Commémoration de l'Armistice le 8 mai 2020.

Commémoration presque comme les autres 75 ans après l’Armistice

Quelques personnes masquées, moins d’élus que d’habitude, et un cocktail simplifié vendredi dernier pour commémorer la signature de l’Armistice, le 8 mai 1945.

 

Vendredi 8 mai, Saint-Barthélemy s’est souvenue de l’Armistice de 1945, qui a signé la fin de la Seconde Guerre Mondiale, au cours d’une cérémonie solennelle. Les Anciens combattants avaient averti : la commémoration se tiendrait en l’absence du grand public, avec port du masque souhaité.
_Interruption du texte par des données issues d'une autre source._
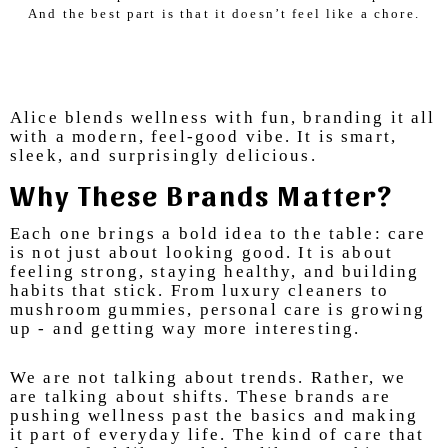
And the best part is that it doesn’t feel like a chore.
Alice blends wellness with fun, branding it all
with a modern, feel-good vibe. It is smart,
sleek, and surprisingly delicious.
Why These Brands Matter?
Each one brings a bold idea to the table: care
is not just about looking good. It is about
feeling strong, staying healthy, and building
habits that stick. From luxury cleaners to
mushroom gummies, personal care is growing
up - and getting way more interesting.
We are not talking about trends. Rather, we
are talking about shifts. These brands are
pushing wellness past the basics and making
it part of everyday life. The kind of care that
Seuls les élus du conseil exécutif ont été conviés, les autres n’étaient pas informés, ce qui d’ailleurs ne leur a pas trop plu. Trois ou quatre personnes extérieures au protocole sont tout de même venues assister au dépôt de gerbe et aux discours, et finalement, les masques étaient assez rares parmi les présents. Le cocktail s’est tenu dans le hall d’accueil de la Collectivité, plutôt qu’à l’étage.
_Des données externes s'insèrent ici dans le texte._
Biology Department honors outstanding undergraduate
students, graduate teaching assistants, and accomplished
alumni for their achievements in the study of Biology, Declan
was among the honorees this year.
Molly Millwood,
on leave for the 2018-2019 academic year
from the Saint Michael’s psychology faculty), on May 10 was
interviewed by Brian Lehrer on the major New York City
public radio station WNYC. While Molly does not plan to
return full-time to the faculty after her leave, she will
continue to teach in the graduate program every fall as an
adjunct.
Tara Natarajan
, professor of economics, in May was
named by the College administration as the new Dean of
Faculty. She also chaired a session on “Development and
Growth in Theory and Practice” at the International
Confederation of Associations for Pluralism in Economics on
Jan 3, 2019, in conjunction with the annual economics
Ces particularités mises à part, les pensées des participants se sont tournées vers celles et ceux qui se sont battus durant la Seconde Guerre Mondiale. « Nous sommes en guerre », avait déclaré le Président Macron mi-mars. La situation actuelle, si difficile qu’elle soit, reste bien loin de ce qu’ont connu nos aïeux il y a moins de 80 ans. Lucien Couic, président des Anciens Combattants de Saint-Barthélemy, a rappelé les grandes dates du conflit européen de 39-45, et  rendu un hommage particulier au doyen de la Fédération locale, André Paté. Ce dernier avait pris part à des opérations de Résistance dans le Limousin, en 1943. Il a également salué le courage de Jean Belotti, qui s’est battu sur le front de l’Est, engagé volontaire à l’âge de 17 ans.
Olivier Basset, représentant de l’Etat à Saint-Barthélemy, s’est chargé de la lecture du discours officiel. Habituellement rédigé par la secrétaire d’Etat au ministre des Armées Geneviève Darrieussecq, il était cette année signé de la main d’Emmanuel Macron, circonstances obligent. « Ce 8 mai ne ressemble pas à un 8 mai. Il n’a pas le goût d’un jour de fête. Aujourd’hui, nous ne pouvons pas nous rassembler en nombre devant les monuments de nos villes, sur les places de nos villages, pour nous souvenir ensemble de notre histoire. (…)C’est dans l’intimité de nos foyers, en pavoisant nos balcons et nos fenêtres, que nous convoquons cette année le souvenir glorieux de ceux qui ont risqué leur vie pour vaincre le fléau du nazisme et reconquérir notre liberté.  C’était il y a 75 ans. »

Dépôt de gerbes, militaires en tenues blanches, minute de silence, sonnerie aux morts, Marseillaise : la cérémonie s’est déroulée dans la sobriété et la tradition, avant la non moins traditionnelle coupe de champagne offerte par la Collectivité.